Without the pictures, reproduce the records that follow exactly.

━━━━━━

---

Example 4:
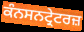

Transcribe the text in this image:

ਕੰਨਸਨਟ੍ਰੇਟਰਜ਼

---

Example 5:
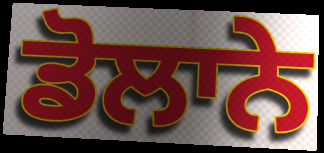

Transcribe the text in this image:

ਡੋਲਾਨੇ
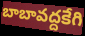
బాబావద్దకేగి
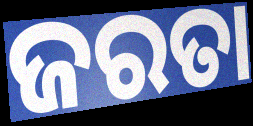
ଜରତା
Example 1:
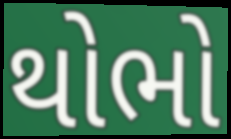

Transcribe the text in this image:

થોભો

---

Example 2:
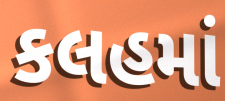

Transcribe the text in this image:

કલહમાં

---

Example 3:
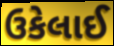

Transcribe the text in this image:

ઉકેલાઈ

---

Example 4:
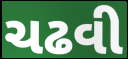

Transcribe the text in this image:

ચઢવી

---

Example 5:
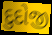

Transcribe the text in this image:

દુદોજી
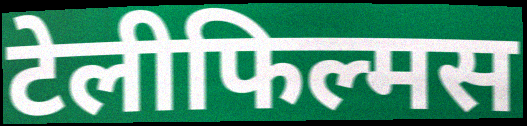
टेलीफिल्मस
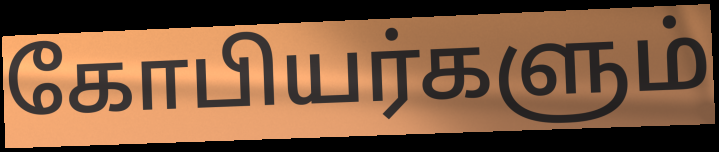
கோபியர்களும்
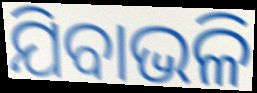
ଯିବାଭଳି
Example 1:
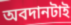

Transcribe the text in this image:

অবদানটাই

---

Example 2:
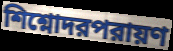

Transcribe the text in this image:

━━━━━━

### Answer space
---

Example 4:

Transcribe the text in this image:

ਕੰਨਸਨਟ੍ਰੇਟਰਜ਼

---

Example 5:

Transcribe the text in this image:

ਡੋਲਾਨੇ
బాబావద్దకేగి
ଜରତା
Example 1:

Transcribe the text in this image:

થોભો

---

Example 2:

Transcribe the text in this image:

કલહમાં

---

Example 3:

Transcribe the text in this image:

ઉકેલાઈ

---

Example 4:

Transcribe the text in this image:

ચઢવી

---

Example 5:

Transcribe the text in this image:

દુદોજી
टेलीफिल्मस
கோபியர்களும்
ଯିବାଭଳି
Example 1:

Transcribe the text in this image:

অবদানটাই

---

Example 2:

Transcribe the text in this image:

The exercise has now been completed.